Segment Open

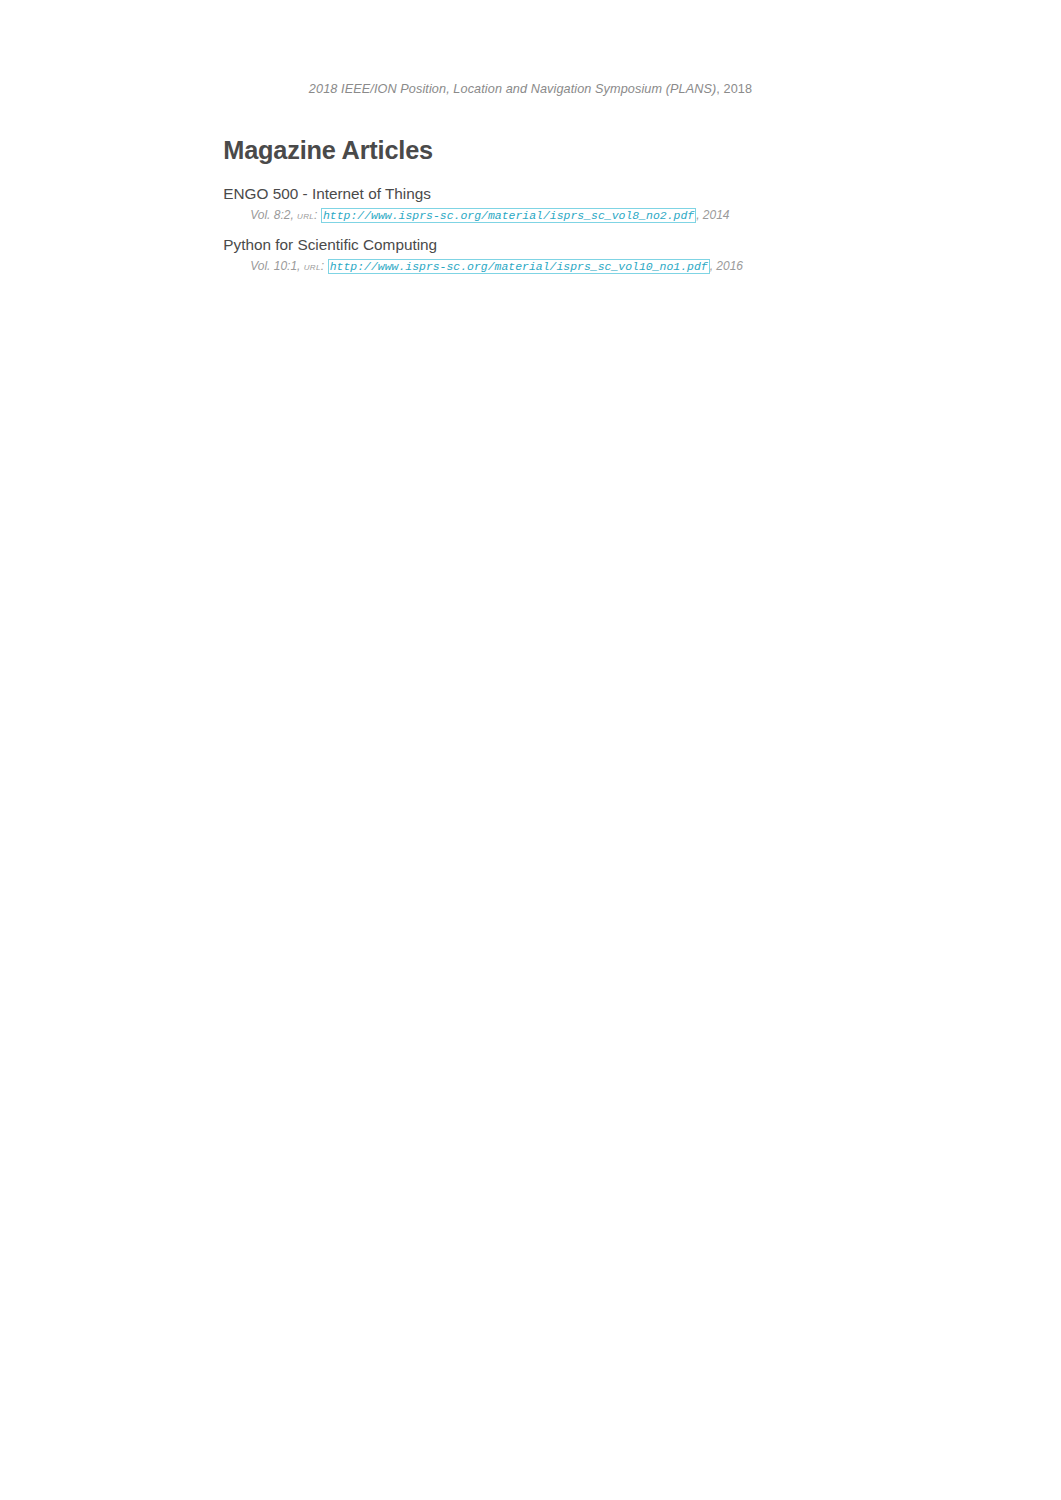2018 IEEE/ION Position, Location and Navigation Symposium (PLANS), 2018
Magazine Articles
ENGO 500 - Internet of Things
Vol. 8:2, url: http://www.isprs-sc.org/material/isprs_sc_vol8_no2.pdf, 2014
Python for Scientific Computing
Vol. 10:1, url: http://www.isprs-sc.org/material/isprs_sc_vol10_no1.pdf, 2016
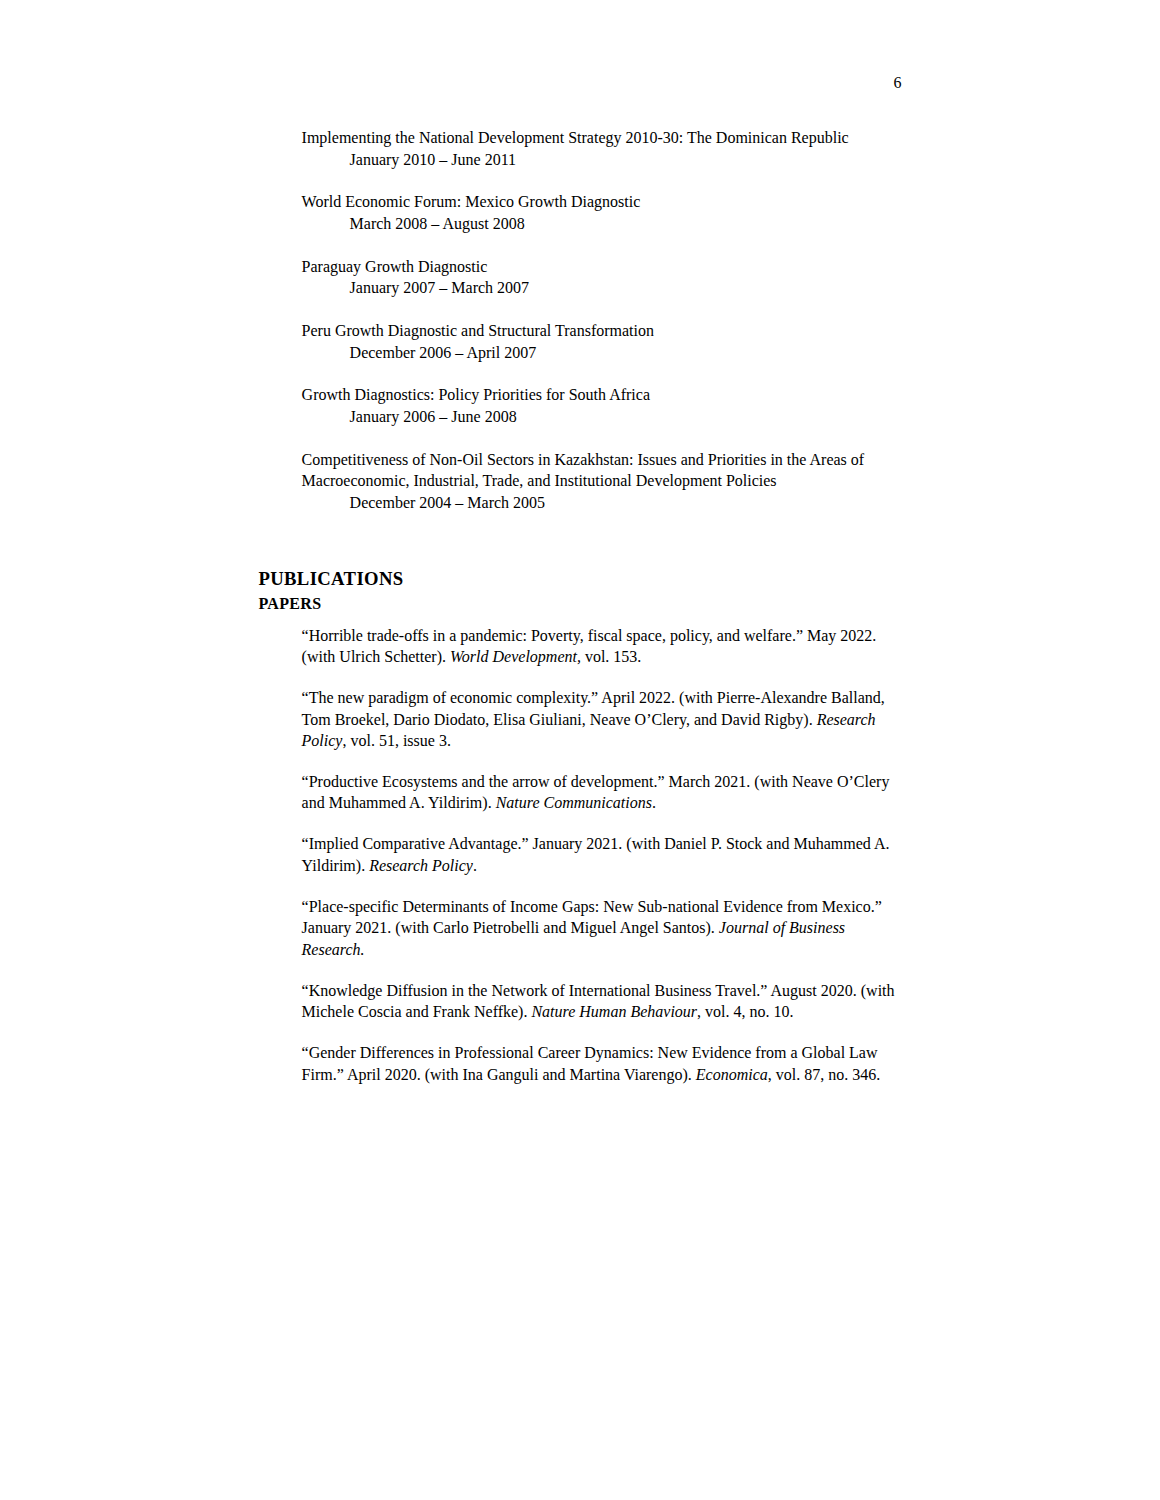6
Implementing the National Development Strategy 2010-30: The Dominican Republic
January 2010 – June 2011
World Economic Forum: Mexico Growth Diagnostic
March 2008 – August 2008
Paraguay Growth Diagnostic
January 2007 – March 2007
Peru Growth Diagnostic and Structural Transformation
December 2006 – April 2007
Growth Diagnostics: Policy Priorities for South Africa
January 2006 – June 2008
Competitiveness of Non-Oil Sectors in Kazakhstan: Issues and Priorities in the Areas of Macroeconomic, Industrial, Trade, and Institutional Development Policies
December 2004 – March 2005
PUBLICATIONS
PAPERS
“Horrible trade-offs in a pandemic: Poverty, fiscal space, policy, and welfare.” May 2022. (with Ulrich Schetter). World Development, vol. 153.
“The new paradigm of economic complexity.” April 2022. (with Pierre-Alexandre Balland, Tom Broekel, Dario Diodato, Elisa Giuliani, Neave O’Clery, and David Rigby). Research Policy, vol. 51, issue 3.
“Productive Ecosystems and the arrow of development.” March 2021. (with Neave O’Clery and Muhammed A. Yildirim). Nature Communications.
“Implied Comparative Advantage.” January 2021. (with Daniel P. Stock and Muhammed A. Yildirim). Research Policy.
“Place-specific Determinants of Income Gaps: New Sub-national Evidence from Mexico.” January 2021. (with Carlo Pietrobelli and Miguel Angel Santos). Journal of Business Research.
“Knowledge Diffusion in the Network of International Business Travel.” August 2020. (with Michele Coscia and Frank Neffke). Nature Human Behaviour, vol. 4, no. 10.
“Gender Differences in Professional Career Dynamics: New Evidence from a Global Law Firm.” April 2020. (with Ina Ganguli and Martina Viarengo). Economica, vol. 87, no. 346.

Segment Closed

Where a line in the records above contains the string "June", return that line.

**Solution below**
January 2010 – June 2011
January 2006 – June 2008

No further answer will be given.